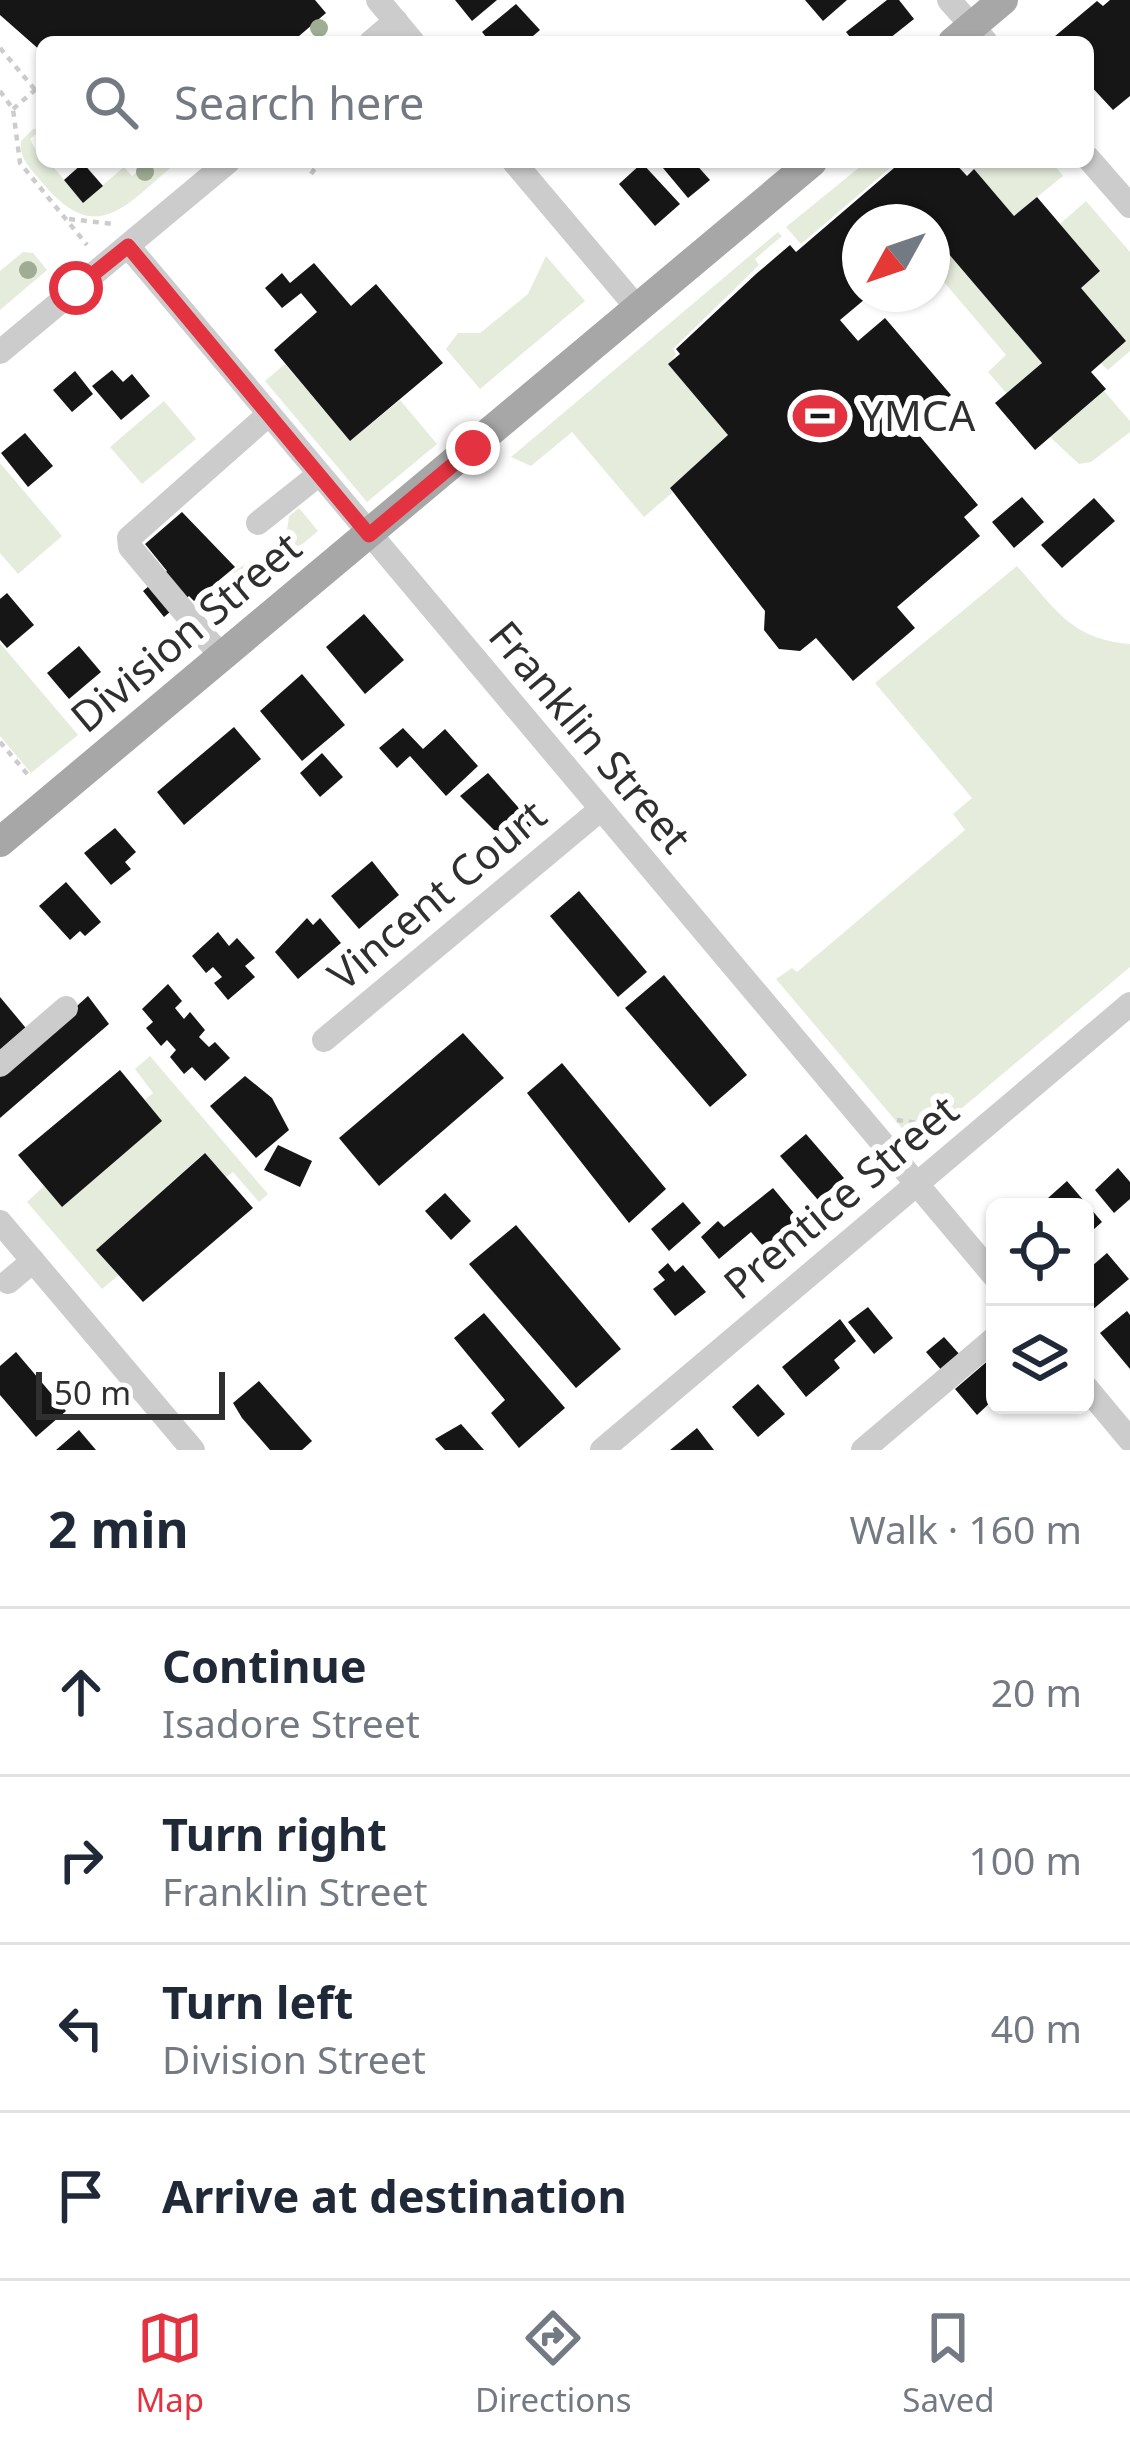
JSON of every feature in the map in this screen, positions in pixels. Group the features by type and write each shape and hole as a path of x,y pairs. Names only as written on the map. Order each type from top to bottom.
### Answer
{"main road":[{"path":"971,36 1003,0"},
{"name":"Division Street","path":"0,842 805,168"}],"street":[{"path":"378,0 408,36"},
{"path":"950,0 969,36"},
{"path":"378,36 396,21"},
{"path":"1094,165 1130,206"},
{"path":"0,352 221,168"},
{"path":"519,168 639,310"},
{"name":"Franklin Street","path":"128,246 986,1266"},
{"path":"222,657 138,557 129,538 268,415"},
{"path":"258,524 318,475"},
{"name":"Vincent Court","path":"324,1040 601,809"},
{"name":"Prentice Street","path":"602,1450 1130,1004"},
{"path":"0,1065 66,1008"},
{"path":"0,1222 193,1450"},
{"path":"8,1282 33,1261"},
{"path":"862,1450 986,1346"},
{"path":"1094,1398 1128,1445"}],"path":[{"path":"0,48 35,90 13,109"},
{"path":"0,91 13,109 16,154 86,245"},
{"path":"311,174 315,168"},
{"path":"64,217 113,224"},
{"path":"0,742 29,776"},
{"path":"895,1120 944,1127"}],"green space":[{"path":"36,129 30,139 36,168 54,168 83,202 123,168 132,176 142,168 170,168 126,205 94,216 61,202 26,162 21,141"},
{"path":"859,168 890,168 842,204 801,244 786,227"},
{"path":"1057,168 1063,176 1014,216 974,169"},
{"path":"1086,201 1130,252 1130,351 1108,370 1101,363 1126,341 1081,288 1100,271 1060,224"},
{"path":"778,232 782,236 755,259 759,265 673,349 676,354 669,365 728,435 644,517 572,432 531,466 511,457"},
{"path":"23,252 33,253 47,270 0,310 0,271"},
{"path":"950,255 1042,363 1007,394 988,372 1006,355 950,289"},
{"path":"546,256 585,301 480,389 446,349 458,333 480,333 528,294"},
{"path":"285,364 350,441 400,400 437,444 367,502 265,381"},
{"path":"1104,391 1130,421 1130,432 1091,462 1079,464 1050,437"},
{"path":"164,401 196,439 142,484 110,447"},
{"path":"0,463 62,536 18,574 0,553"},
{"path":"299,508 318,531 269,572 240,581 233,572 250,561 256,563 286,538 289,516"},
{"path":"1017,566 1078,628 1130,644 1130,967 917,1146 776,979 792,968 797,972 965,830 953,814 972,798 875,683"},
{"path":"0,643 78,735 31,773 0,736"},
{"path":"150,1056 268,1194 259,1202 233,1172 226,1177 204,1153 97,1249 119,1275 102,1289 27,1202 44,1186 62,1206 161,1121 145,1100 153,1093 135,1069"}],"building":[{"path":"0,0 315,0 326,13 299,36 36,36 36,47 0,15"},
{"path":"455,0 497,0 472,21"},
{"path":"805,0 847,0 823,21"},
{"path":"887,0 899,0 914,19 893,36 849,36 846,32"},
{"path":"1110,0 1130,0 1130,96 1113,110 1094,89 1094,36 1055,36 1097,1 1103,6"},
{"path":"516,4 540,30 533,36 485,36 482,32"},
{"path":"77,168 87,168 103,186 83,203 64,180"},
{"path":"637,168 647,168 680,204 655,226 619,184"},
{"path":"663,168 699,168 710,180 688,198"},
{"name":"YMCA","path":"894,168 960,168 967,176 974,169 1014,216 1037,197 1100,271 1081,288 1126,341 1091,372 1106,389 1035,450 995,403 1042,363 950,255 950,204 852,204"},
{"name":"YMCA","path":"842,213 842,312 850,312 840,320 858,341 885,318 951,395 913,428 978,505 964,517 980,536 897,607 915,628 853,681 816,638 800,651 779,649 764,630 765,611 670,488 728,435 668,364 680,354 676,349 790,245 796,252"},
{"path":"314,263 351,306 376,284 443,363 350,441 274,350 317,312 301,293 282,308 265,288 282,273 290,283"},
{"path":"112,370 123,382 132,374 150,396 121,420 92,386"},
{"path":"75,371 93,394 72,412 53,390"},
{"path":"25,433 53,466 28,487 1,453"},
{"path":"1022,497 1044,522 1014,548 992,522"},
{"path":"1094,498 1115,521 1062,568 1041,545"},
{"path":"182,512 235,567 194,601 189,596 164,617 143,591 167,571 145,544"},
{"path":"7,593 34,625 7,648 0,640 0,599"},
{"path":"364,614 404,660 365,694 326,647"},
{"path":"79,646 101,672 69,699 47,673"},
{"path":"302,674 345,725 302,761 260,711"},
{"path":"234,727 261,759 184,825 157,792"},
{"path":"403,728 423,749 445,729 478,766 446,796 410,756 397,768 379,748"},
{"path":"322,753 343,777 320,797 300,773"},
{"path":"488,773 533,824 509,845 460,796"},
{"path":"115,828 136,852 125,862 131,869 111,885 84,853"},
{"path":"372,861 399,895 359,929 331,896"},
{"path":"66,882 101,922 85,936 80,931 70,940 39,906"},
{"path":"579,891 647,972 618,997 550,916"},
{"path":"307,918 313,925 320,918 341,943 298,979 275,952"},
{"path":"218,932 229,946 237,938 255,958 245,966 255,977 228,1000 214,983 222,977 213,967 206,973 192,956"},
{"path":"664,975 747,1075 710,1107 625,1008"},
{"path":"168,984 182,1001 175,1008 184,1019 190,1012 205,1030 199,1037 209,1047 215,1042 230,1058 205,1081 192,1067 184,1074 170,1057 176,1050 167,1040 161,1046 146,1028 153,1022 142,1009"},
{"path":"88,996 109,1024 0,1118 0,1075"},
{"path":"0,997 30,1033 0,1058"},
{"path":"463,1033 504,1078 379,1186 339,1138"},
{"path":"562,1063 666,1189 629,1223 527,1093"},
{"path":"120,1070 162,1121 62,1207 18,1155"},
{"path":"245,1076 272,1098 289,1130 256,1158 210,1106"},
{"path":"806,1134 844,1178 818,1200 780,1156"},
{"path":"278,1145 312,1161 300,1187 264,1170"},
{"path":"205,1153 253,1208 143,1302 96,1250"},
{"path":"1118,1168 1130,1182 1130,1199 1114,1213 1095,1190"},
{"path":"1067,1181 1082,1198 1048,1198"},
{"path":"773,1188 798,1218 764,1247 751,1232 719,1259 701,1237 718,1221 724,1227"},
{"path":"445,1193 471,1221 451,1240 425,1211"},
{"path":"683,1202 701,1223 669,1251 651,1229"},
{"path":"516,1225 621,1349 576,1388 469,1264"},
{"path":"1107,1253 1129,1279 1094,1308 1094,1306 1094,1264"},
{"path":"668,1263 675,1272 683,1265 706,1292 675,1316 653,1289 665,1280 658,1272"},
{"path":"868,1307 893,1338 874,1354 848,1322"},
{"path":"1127,1311 1130,1315 1130,1369 1100,1333"},
{"path":"484,1313 565,1408 519,1448 491,1413 505,1400 454,1338"},
{"path":"840,1319 856,1341 834,1360 840,1368 806,1397 782,1367"},
{"path":"944,1337 961,1356 943,1372 926,1352"},
{"path":"16,1352 66,1411 36,1437 0,1395 0,1366"},
{"path":"986,1362 986,1406 977,1415 955,1389"},
{"path":"259,1381 312,1441 302,1450 270,1450 242,1418 233,1403"},
{"path":"758,1384 785,1414 758,1437 732,1407"},
{"path":"461,1424 484,1450 445,1450 435,1439"},
{"path":"697,1428 714,1450 670,1450"},
{"path":"79,1430 96,1450 56,1450"}],"place":[{"name":"YMCA","path":"820,416"}],"route":[{"path":"76,288 128,246 369,535 473,448"}]}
- - - -
## TASK BRIEF
Tally every line in the listing above that contains "Street", then state only the total.

## TASK SOLUTION
3